### Saved data entries
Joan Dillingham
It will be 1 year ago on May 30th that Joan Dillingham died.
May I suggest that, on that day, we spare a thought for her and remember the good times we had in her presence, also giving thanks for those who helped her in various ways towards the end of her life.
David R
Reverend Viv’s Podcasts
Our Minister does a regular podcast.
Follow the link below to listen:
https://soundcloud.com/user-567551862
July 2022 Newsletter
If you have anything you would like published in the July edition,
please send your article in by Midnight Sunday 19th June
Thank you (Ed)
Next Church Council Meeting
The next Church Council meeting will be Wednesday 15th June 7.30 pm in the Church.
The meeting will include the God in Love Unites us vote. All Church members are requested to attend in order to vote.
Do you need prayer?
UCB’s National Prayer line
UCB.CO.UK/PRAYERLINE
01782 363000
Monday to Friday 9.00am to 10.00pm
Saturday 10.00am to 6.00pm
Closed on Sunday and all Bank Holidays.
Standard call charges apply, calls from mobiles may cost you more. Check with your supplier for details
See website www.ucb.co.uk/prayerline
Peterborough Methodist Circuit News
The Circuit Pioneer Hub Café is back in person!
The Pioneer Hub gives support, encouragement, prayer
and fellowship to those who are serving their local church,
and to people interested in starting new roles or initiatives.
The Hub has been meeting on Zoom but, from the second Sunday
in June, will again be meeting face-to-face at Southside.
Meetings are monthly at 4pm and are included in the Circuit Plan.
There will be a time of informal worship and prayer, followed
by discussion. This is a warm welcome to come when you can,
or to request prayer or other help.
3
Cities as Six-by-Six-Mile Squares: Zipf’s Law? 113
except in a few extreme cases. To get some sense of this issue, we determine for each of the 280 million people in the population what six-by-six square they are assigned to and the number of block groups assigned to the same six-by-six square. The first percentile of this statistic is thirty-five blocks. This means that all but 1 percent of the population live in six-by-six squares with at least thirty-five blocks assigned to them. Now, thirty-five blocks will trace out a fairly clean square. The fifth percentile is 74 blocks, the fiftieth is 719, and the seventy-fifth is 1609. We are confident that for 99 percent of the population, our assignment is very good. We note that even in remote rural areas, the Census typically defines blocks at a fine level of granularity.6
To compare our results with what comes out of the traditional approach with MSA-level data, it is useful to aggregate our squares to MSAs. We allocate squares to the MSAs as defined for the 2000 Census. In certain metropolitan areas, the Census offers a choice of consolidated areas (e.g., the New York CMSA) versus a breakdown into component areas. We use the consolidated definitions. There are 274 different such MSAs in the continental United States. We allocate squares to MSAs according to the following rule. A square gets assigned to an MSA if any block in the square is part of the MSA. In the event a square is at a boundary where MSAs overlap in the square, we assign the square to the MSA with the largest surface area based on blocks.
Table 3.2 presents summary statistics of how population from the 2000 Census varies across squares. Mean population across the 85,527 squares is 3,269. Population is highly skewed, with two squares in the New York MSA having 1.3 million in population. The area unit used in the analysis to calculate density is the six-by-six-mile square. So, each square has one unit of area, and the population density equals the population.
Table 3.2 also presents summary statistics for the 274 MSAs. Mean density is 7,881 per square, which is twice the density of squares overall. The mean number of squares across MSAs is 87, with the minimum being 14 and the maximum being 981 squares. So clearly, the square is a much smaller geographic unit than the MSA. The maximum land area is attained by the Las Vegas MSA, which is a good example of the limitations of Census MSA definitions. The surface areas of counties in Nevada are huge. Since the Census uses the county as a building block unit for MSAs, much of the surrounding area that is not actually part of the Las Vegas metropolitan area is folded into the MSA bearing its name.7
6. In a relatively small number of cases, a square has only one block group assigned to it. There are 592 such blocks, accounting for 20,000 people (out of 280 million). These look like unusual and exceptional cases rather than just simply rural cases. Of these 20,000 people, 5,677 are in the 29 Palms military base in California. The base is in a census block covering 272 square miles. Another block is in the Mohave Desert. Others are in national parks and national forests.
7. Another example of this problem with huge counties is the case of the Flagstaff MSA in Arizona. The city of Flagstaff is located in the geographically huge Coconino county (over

--

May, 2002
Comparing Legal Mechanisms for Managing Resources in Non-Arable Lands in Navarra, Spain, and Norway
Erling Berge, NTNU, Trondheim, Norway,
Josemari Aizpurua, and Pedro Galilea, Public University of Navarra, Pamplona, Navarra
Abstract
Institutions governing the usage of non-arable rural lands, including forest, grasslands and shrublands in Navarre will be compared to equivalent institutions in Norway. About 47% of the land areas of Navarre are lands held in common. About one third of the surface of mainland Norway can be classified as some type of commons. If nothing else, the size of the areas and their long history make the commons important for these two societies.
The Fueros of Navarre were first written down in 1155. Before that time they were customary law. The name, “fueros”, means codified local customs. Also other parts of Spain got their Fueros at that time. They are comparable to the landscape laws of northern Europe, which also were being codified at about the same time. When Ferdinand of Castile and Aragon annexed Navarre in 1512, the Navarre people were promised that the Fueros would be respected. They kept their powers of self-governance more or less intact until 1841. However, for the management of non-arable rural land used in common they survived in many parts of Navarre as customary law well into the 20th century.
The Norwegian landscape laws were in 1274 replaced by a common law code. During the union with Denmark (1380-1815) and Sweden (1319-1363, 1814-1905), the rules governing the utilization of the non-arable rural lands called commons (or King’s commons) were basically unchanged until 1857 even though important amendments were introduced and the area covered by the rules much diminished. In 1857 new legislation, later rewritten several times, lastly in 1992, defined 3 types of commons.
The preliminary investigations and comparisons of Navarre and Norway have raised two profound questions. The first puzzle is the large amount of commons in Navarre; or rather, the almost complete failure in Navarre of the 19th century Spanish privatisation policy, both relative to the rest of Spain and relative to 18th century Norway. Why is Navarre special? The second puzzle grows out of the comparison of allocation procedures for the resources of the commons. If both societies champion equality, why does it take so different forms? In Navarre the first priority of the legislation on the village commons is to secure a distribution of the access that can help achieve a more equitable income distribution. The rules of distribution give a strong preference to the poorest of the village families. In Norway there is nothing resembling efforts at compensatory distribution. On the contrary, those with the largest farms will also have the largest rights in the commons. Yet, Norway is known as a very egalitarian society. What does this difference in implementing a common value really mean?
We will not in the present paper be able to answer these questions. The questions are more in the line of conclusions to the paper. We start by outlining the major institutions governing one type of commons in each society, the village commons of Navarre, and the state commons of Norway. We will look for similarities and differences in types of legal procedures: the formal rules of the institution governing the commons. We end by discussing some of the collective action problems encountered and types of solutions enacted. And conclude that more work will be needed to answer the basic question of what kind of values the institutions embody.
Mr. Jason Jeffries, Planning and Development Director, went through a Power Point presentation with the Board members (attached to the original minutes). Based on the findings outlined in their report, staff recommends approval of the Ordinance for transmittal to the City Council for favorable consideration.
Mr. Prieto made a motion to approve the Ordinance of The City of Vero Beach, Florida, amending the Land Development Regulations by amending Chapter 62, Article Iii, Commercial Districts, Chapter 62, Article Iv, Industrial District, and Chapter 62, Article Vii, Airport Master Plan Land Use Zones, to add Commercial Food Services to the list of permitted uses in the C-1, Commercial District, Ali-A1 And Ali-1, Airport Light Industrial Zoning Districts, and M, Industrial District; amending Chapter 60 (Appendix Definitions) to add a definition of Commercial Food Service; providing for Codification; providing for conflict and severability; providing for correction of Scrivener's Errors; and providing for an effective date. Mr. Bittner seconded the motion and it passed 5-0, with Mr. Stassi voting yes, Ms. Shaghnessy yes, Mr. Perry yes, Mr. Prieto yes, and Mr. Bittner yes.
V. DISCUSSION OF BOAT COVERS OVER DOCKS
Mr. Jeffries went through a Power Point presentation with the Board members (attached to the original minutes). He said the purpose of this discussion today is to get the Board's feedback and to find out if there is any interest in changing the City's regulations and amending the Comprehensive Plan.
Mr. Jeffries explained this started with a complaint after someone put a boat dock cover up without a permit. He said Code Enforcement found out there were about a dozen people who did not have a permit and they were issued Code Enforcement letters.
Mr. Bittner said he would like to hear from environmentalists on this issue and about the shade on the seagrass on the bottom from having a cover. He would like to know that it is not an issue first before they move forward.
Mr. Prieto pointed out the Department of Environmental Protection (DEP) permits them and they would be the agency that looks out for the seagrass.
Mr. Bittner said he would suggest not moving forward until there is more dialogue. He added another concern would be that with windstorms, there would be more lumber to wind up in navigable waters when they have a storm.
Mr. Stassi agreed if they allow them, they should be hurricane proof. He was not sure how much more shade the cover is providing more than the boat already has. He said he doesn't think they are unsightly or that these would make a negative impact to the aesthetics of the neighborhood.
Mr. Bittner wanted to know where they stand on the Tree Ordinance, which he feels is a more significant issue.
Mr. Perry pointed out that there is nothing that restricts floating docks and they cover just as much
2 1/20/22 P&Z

--

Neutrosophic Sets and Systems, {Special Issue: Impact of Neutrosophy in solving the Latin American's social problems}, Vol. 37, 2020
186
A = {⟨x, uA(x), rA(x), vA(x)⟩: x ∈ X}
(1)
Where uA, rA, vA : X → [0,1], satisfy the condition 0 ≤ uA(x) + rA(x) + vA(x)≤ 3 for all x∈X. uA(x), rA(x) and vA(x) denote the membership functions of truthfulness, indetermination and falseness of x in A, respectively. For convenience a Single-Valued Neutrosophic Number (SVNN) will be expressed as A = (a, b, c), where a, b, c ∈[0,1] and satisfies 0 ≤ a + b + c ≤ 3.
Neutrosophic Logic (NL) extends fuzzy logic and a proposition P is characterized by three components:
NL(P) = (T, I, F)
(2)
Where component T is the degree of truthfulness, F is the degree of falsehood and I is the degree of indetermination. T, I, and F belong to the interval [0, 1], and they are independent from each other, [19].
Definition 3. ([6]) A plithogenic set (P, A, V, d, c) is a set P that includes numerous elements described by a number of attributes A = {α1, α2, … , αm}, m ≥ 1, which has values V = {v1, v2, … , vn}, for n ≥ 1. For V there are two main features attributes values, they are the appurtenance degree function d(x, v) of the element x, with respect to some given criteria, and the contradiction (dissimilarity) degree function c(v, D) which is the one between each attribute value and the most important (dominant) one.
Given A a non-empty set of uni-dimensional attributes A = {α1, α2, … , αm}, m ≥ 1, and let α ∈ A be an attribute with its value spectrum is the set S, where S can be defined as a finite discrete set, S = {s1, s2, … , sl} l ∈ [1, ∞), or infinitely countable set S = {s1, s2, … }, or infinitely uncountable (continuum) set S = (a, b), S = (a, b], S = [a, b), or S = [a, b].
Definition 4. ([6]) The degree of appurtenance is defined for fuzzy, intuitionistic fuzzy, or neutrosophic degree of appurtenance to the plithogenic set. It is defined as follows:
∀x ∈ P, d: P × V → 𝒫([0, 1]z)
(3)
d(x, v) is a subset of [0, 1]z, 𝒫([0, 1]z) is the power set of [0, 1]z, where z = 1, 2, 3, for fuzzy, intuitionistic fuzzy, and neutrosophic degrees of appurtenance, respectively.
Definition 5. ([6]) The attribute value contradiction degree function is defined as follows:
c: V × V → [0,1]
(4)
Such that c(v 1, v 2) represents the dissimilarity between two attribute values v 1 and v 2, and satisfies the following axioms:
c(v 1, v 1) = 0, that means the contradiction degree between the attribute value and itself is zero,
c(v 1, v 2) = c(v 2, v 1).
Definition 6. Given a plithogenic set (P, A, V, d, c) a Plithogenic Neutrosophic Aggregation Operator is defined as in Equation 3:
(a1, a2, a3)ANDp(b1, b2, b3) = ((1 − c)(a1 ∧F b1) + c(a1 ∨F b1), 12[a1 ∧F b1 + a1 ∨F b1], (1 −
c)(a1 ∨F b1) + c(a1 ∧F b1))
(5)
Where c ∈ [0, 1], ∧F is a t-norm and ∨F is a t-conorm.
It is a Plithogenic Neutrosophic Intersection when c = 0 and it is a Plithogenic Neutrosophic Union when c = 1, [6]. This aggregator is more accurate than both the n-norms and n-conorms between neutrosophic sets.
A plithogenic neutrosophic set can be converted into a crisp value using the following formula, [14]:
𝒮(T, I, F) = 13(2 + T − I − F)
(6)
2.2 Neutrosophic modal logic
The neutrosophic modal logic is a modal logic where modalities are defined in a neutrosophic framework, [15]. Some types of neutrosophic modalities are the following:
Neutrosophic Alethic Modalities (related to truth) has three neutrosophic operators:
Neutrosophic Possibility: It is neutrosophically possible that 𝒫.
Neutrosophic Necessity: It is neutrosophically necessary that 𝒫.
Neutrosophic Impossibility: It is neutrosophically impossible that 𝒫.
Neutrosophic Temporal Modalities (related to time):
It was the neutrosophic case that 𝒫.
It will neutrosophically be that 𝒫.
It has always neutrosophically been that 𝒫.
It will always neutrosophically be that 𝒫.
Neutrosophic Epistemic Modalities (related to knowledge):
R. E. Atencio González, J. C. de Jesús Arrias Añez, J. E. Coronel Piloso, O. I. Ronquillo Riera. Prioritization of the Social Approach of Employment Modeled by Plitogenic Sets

### The problem
List every line above that contains the word "institutions".

### Solution to this problem
Institutions governing the usage of non-arable rural lands, including forest, grasslands and shrublands in Navarre will be compared to equivalent institutions in Norway. About 47% of the land areas of Navarre are lands held in common. About one third of the surface of mainland Norway can be classified as some type of commons. If nothing else, the size of the areas and their long history make the commons important for these two societies.
We will not in the present paper be able to answer these questions. The questions are more in the line of conclusions to the paper. We start by outlining the major institutions governing one type of commons in each society, the village commons of Navarre, and the state commons of Norway. We will look for similarities and differences in types of legal procedures: the formal rules of the institution governing the commons. We end by discussing some of the collective action problems encountered and types of solutions enacted. And conclude that more work will be needed to answer the basic question of what kind of values the institutions embody.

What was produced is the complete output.